=== WHAT TO DO ===
Copy out the entire text about the comic-book play-by-email campaigns word for word.

The campaigns collapsed twice, usually because of time constraints, but now we're on the cusp of starting over (it's all in French, so this isn't an invitation to my blog's readers) on our improv forum. Some of the old players, lots of new ones, and I'm already fighting off the interest in such luminaries as Punisher and the Goddamn Batman. Sigh. I've already called dibs on Ambush Bug (Hero Hotline, knows he's in a PbEM), Iron Fist (JLA, epic martial arts), Tangent Flash (remains in the Titans, I liked writing her too much) and Rom Spaceknight (Defenders, which I think will be renamed Watchmen... Vertigo Rom? Well, the Dire Wraiths seem perfect for it). My most loyal player wants to use Plastic Man and a teen Metamorpho, so I guess he's got a thing for polymorphism.
I might chime in again and let you know how it works out.
Comments
While you are completely in charge of your own subplots, and often have partnerships with other players to advance certain storylines (some even co-write conversations before posting them), administrating players (captains or team leaders, often) are usually the ones that start the major story arcs in which everyone must participate.
Often, you're writing from your character's point of view, but you can use other characters within reason (throwing them a ball they would then hit towards you). As long as you don't mischaracterize someone. NPCs, including villains are all you too. You're not just a player, you're part of a team of GameMasters too. Everyone contributes to the story.
Hope that clarifies things.
PBeM RPG was a short-lived genre. Guess it was replaced with blogs, right?
Brings back some (fond?) memories of using Eudora on MacOS 8 as a mail client.

=== ENTRIES PROVIDED ===
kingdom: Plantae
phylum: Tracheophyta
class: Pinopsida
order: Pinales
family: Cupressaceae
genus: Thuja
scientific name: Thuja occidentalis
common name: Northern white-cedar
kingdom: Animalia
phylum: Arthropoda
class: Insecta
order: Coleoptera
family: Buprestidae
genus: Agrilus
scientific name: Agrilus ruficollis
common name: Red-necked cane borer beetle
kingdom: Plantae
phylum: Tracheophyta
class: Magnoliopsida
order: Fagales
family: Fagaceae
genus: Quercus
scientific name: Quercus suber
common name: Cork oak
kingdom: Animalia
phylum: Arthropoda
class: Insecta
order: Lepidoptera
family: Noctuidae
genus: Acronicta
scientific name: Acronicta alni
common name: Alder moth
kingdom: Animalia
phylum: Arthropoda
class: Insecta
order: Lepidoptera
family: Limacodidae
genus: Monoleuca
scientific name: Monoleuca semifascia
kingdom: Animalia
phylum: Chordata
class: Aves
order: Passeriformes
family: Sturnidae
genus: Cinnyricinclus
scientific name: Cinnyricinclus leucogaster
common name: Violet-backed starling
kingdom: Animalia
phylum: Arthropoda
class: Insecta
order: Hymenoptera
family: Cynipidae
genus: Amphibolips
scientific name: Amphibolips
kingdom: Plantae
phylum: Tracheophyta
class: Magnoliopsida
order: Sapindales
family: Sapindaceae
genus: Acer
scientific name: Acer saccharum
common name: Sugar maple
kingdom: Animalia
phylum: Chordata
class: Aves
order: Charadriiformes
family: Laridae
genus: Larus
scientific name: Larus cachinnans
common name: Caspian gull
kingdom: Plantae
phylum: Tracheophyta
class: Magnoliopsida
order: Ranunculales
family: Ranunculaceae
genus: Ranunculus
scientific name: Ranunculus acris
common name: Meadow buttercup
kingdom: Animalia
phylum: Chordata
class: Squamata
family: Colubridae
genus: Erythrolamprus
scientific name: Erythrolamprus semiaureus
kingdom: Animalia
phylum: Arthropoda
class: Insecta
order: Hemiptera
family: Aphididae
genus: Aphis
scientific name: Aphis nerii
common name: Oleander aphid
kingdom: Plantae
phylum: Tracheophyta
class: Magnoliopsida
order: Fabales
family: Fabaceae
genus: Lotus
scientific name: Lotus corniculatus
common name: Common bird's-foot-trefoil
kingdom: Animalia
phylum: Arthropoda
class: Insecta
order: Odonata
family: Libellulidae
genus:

=== RESPONSE TO THIS EXERCISE ===
The campaigns collapsed twice, usually because of time constraints, but now we're on the cusp of starting over (it's all in French, so this isn't an invitation to my blog's readers) on our improv forum. Some of the old players, lots of new ones, and I'm already fighting off the interest in such luminaries as Punisher and the Goddamn Batman. Sigh. I've already called dibs on Ambush Bug (Hero Hotline, knows he's in a PbEM), Iron Fist (JLA, epic martial arts), Tangent Flash (remains in the Titans, I liked writing her too much) and Rom Spaceknight (Defenders, which I think will be renamed Watchmen... Vertigo Rom? Well, the Dire Wraiths seem perfect for it). My most loyal player wants to use Plastic Man and a teen Metamorpho, so I guess he's got a thing for polymorphism.
I might chime in again and let you know how it works out.
Comments
While you are completely in charge of your own subplots, and often have partnerships with other players to advance certain storylines (some even co-write conversations before posting them), administrating players (captains or team leaders, often) are usually the ones that start the major story arcs in which everyone must participate.
Often, you're writing from your character's point of view, but you can use other characters within reason (throwing them a ball they would then hit towards you). As long as you don't mischaracterize someone. NPCs, including villains are all you too. You're not just a player, you're part of a team of GameMasters too. Everyone contributes to the story.
Hope that clarifies things.
PBeM RPG was a short-lived genre. Guess it was replaced with blogs, right?
Brings back some (fond?) memories of using Eudora on MacOS 8 as a mail client.